Cirrhosis is examined in two stages: compensated and decompensated cirrhosis, depending on the presence of symptoms. If diagnosed early enough, it is possible for decompensated cirrhosis to turn into compensated cirrhosis. These two phases are as follows:
- Compensated cirrhosis stage: It is the stage when symptoms of cirrhosis are not observed and the patient has no complaints. There is scar tissue in the liver, but it is not advanced enough to cause symptoms.
- Decompensated cirrhosis stage: Symptoms such as jaundice and accumulation of fluid in the abdomen (ascites) appear at this stage. It is a very serious phase. Reversal is possible with early diagnosis and diagnosis, but if it is late, the only option is liver transplantation. It seriously threatens life.
Cirrhosis Treatment Methods
There is no definitive treatment that completely reverses cirrhosis. Some treatments may be given to reduce permanent damage to the liver, prevent the progression of cirrhosis, and relieve the patient. Treatment is determined by the doctor according to the cause and stage of cirrhosis.
The first thing to do in cirrhosis due to alcohol consumption is to stop using alcohol. In cases of obesity and diabetes, weight loss may be recommended by the doctor. A low sodium diet should be followed when fluid accumulates in the abdomen and edema occurs due to cirrhosis.

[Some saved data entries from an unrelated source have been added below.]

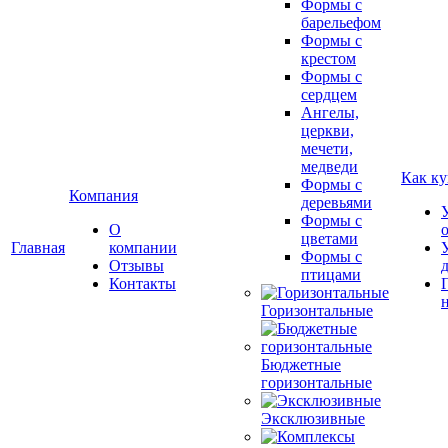
Формы с
барельефом
Формы с
крестом
Формы с
сердцем
Ангелы,
церкви,
мечети,
медведи
Как ку
Формы с
Компания
деревьями
Формы с
О
цветами
Главная
компании
Формы с
Отзывы
птицами
Контакты
Горизонтальные
Бюджетные
горизонтальные
Эксклюзивные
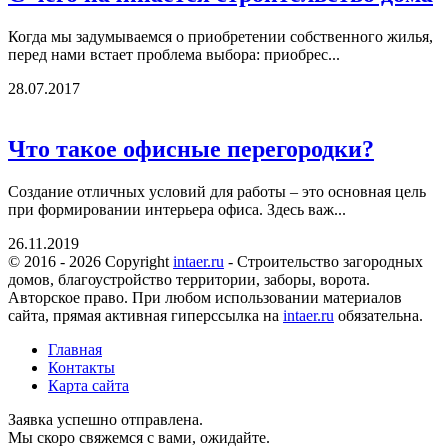
Когда мы задумываемся о приобретении собственного жилья,
перед нами встает проблема выбора: приобрес...
28.07.2017
Что такое офисные перегородки?
Создание отличных условий для работы – это основная цель
при формировании интерьера офиса. Здесь важ...
26.11.2019
© 2016 - 2026 Copyright
intaer.ru
- Cтроительство загородных
домов, благоустройство территории, заборы, ворота.
Авторское право. При любом использовании материалов
сайта, прямая активная гиперссылка на
intaer.ru
обязательна.
Главная
Контакты
Карта сайта
Заявка успешно отправлена.
Мы скоро свяжемся с вами, ожидайте.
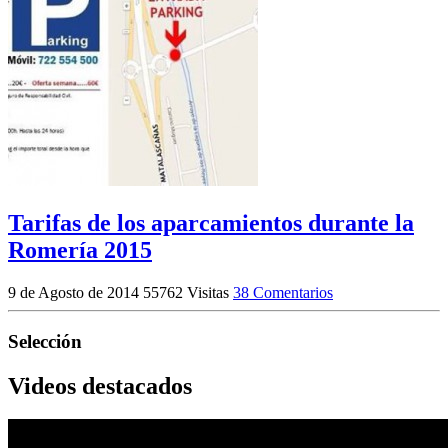
Tarifas de los aparcamientos durante la
Romería 2015
9 de Agosto de 2014
55762 Visitas
38 Comentarios
Selección
Videos destacados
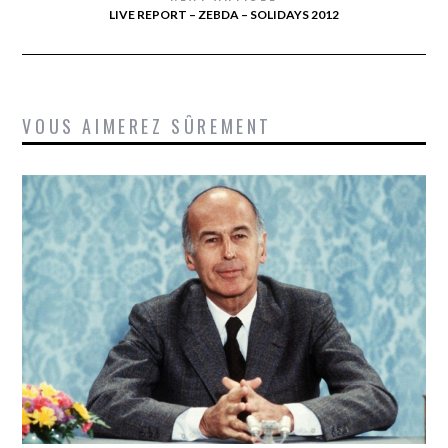
LIVE REPORT – ZEBDA – SOLIDAYS 2012
VOUS AIMEREZ SÛREMENT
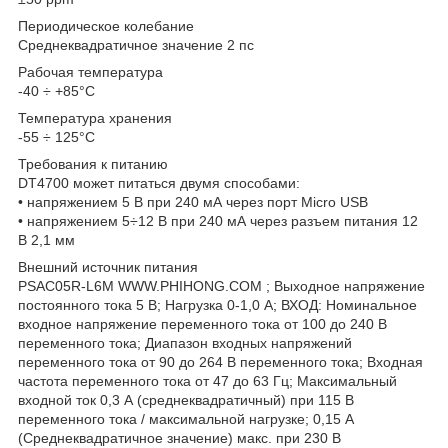
Периодическое колебание
Среднеквадратичное значение 2 пс
Рабочая температура
-40 ÷ +85°C
Температура хранения
-55 ÷ 125°C
Требования к питанию
DT4700 может питаться двумя способами:
• напряжением 5 В при 240 мА через порт Micro USB
• напряжением 5÷12 В при 240 мА через разъем питания 12
В 2,1 мм
Внешний источник питания
PSAC05R-L6М WWW.PHIHONG.COM ; Выходное напряжение
постоянного тока 5 В; Нагрузка 0-1,0 А; ВХОД: Номинальное
входное напряжение переменного тока от 100 до 240 В
переменного тока; Диапазон входных напряжений
переменного тока от 90 до 264 В переменного тока; Входная
частота переменного тока от 47 до 63 Гц; Максимальный
входной ток 0,3 А (среднеквадратичный) при 115 В
переменного тока / максимальной нагрузке; 0,15 А
(Среднеквадратичное значение) макс. при 230 В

In case of increased pressure in the portal vein (portal hypertension), which has an important role in liver blood supply, beta blockers and nitrate group drugs that reduce the pressure are preferred, while antiviral treatments are preferred in cases of infection such as hepatitis.
At the point where lifestyle changes and medication do not work, the only treatment for the patient is liver transplantation. Transplantation can be performed from a living donor or cadaver.

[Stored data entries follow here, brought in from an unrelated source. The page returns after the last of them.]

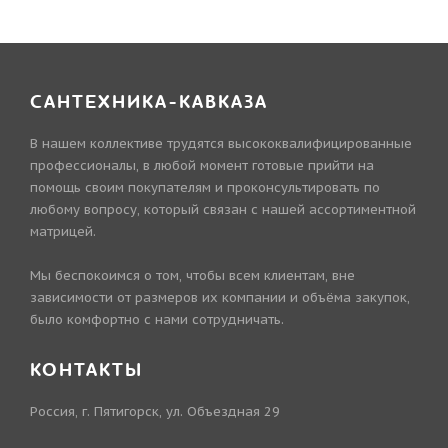
САНТЕХНИКА-КАВКАЗА
В нашем коллективе трудятся высококвалифицированные
профессионалы, в любой момент готовые прийти на
помощь своим покупателям и проконсультировать по
любому вопросу, который связан с нашей ассортиментной
матрицей.
Мы беспокоимся о том, чтобы всем клиентам, вне
зависимости от размеров их компании и объёма закупок,
было комфортно с нами сотрудничать.
КОНТАКТЫ
Россия, г. Пятигорск, ул. Объездная 29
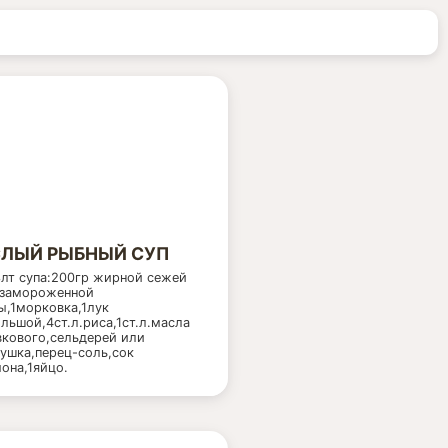
ЛЫЙ РЫБНЫЙ СУП
лт супа:200гр жирной сежей
 замороженной
,1морковка,1лук
льшой,4ст.л.риса,1ст.л.масла
кового,сельдерей или
ушка,перец-соль,сок
она,1яйцо.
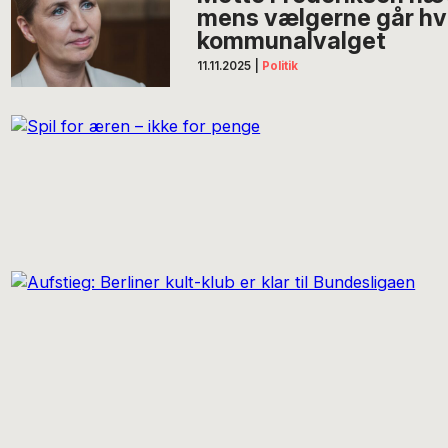
mens vælgerne går hver
kommunalvalget
11.11.2025
|
Politik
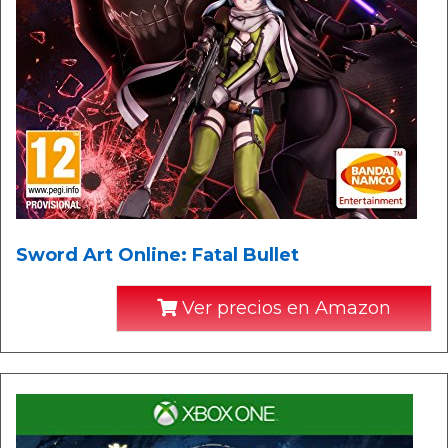
Sword Art Online: Fatal Bullet
Ver precios en Amazon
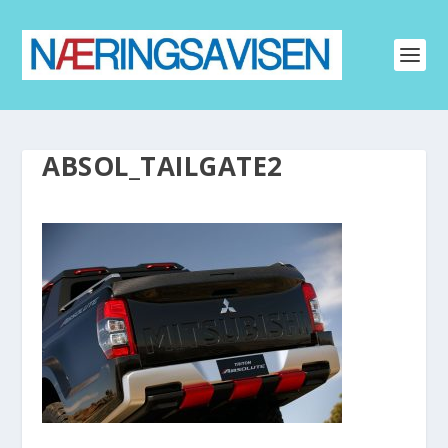
ABSOL_TAILGATE2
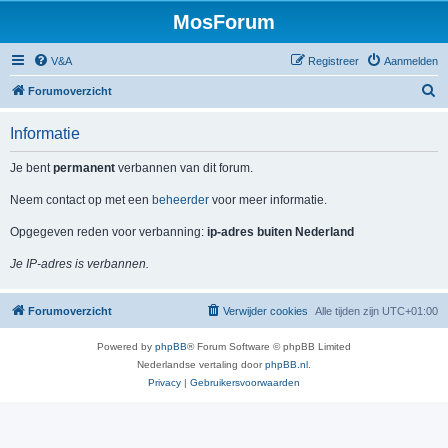
MosForum
V&A
Registreer
Aanmelden
Z
Forumoverzicht
o
Informatie
e
k
Je bent
permanent
verbannen van dit forum.
Neem contact op met een
beheerder
voor meer informatie.
Opgegeven reden voor verbanning:
ip-adres buiten Nederland
Je IP-adres is verbannen.
Forumoverzicht
Verwijder cookies
Alle tijden zijn
UTC+01:00
Powered by
phpBB
® Forum Software © phpBB Limited
Nederlandse vertaling door
phpBB.nl
.
Privacy
|
Gebruikersvoorwaarden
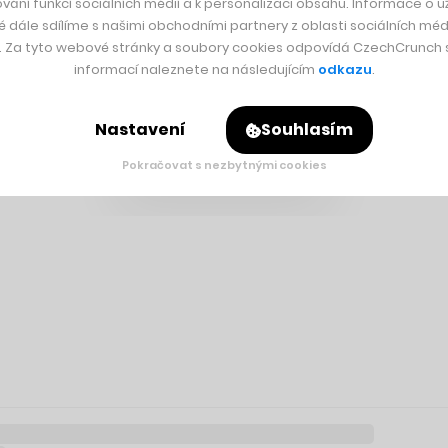
vání funkcí sociálních médií a k personalizaci obsahu. Informace o už
é dále sdílíme s našimi obchodními partnery z oblasti sociálních médi
y. Za tyto webové stránky a soubory cookies odpovídá CzechCrunch s.
informací naleznete na následujícím
odkazu
.
Nastavení
Souhlasím
Pokračovat s nezbytnými cookies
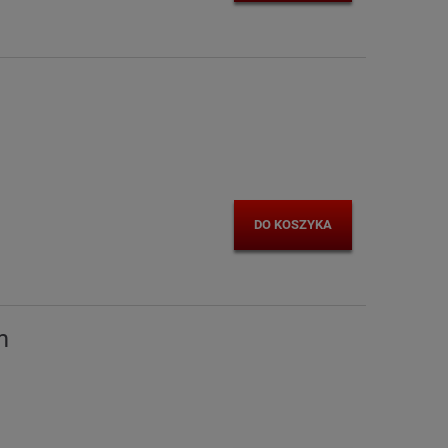
DO KOSZYKA
m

Frequently Asked Questions About Cirrhosis
What amount of alcohol is a risk factor for cirrhosis?
A meta-analysis study conducted in 2019; It states that women’s alcohol use, regardless of the amount, increases the risk of cirrhosis, while men’s drinking more than one drink a day increases the risk of cirrhosis compared to the general population. This is because the male body metabolizes alcohol better than the female body. There is no safe dose for alcohol.
What is Hepatitis, What Causes Hepatitis?
Damage and inflammation of liver cells is called hepatitis. Hepatitis means inflammation of the liver cell, and anything that initiates inflammation in the liver cell can cause hepatitis. This damage; It can be caused by drugs, toxins, alcohol, hereditary diseases, metabolic diseases and viral infections. There are many microorganisms that cause hepatitis, but the main ones responsible are hepatitis A, B, C, D and E viruses. Of these, only hepatitis B and C viruses cause chronic hepatitis.
What are the Complications of Cirrhosis?
The most serious complication of cirrhosis is portal hypertension. It is the increase in the pressure of the portal vein, which plays a very important role in liver blood supply. Since blood circulation is blocked, varicose veins form in the esophagus, stomach and intestines. Especially esophageal varices have a very high risk of bleeding. The patient may be lost. Other complications of cirrhosis; malnutrition, liver cancer, liver failure and hypersplenism.
Is Cirrhosis a Type of Cancer?
Cirrhosis is not a type of cancer, but most patients with liver cancer also have cirrhosis. Cirrhosis increases the risk of liver cancer by 20 times.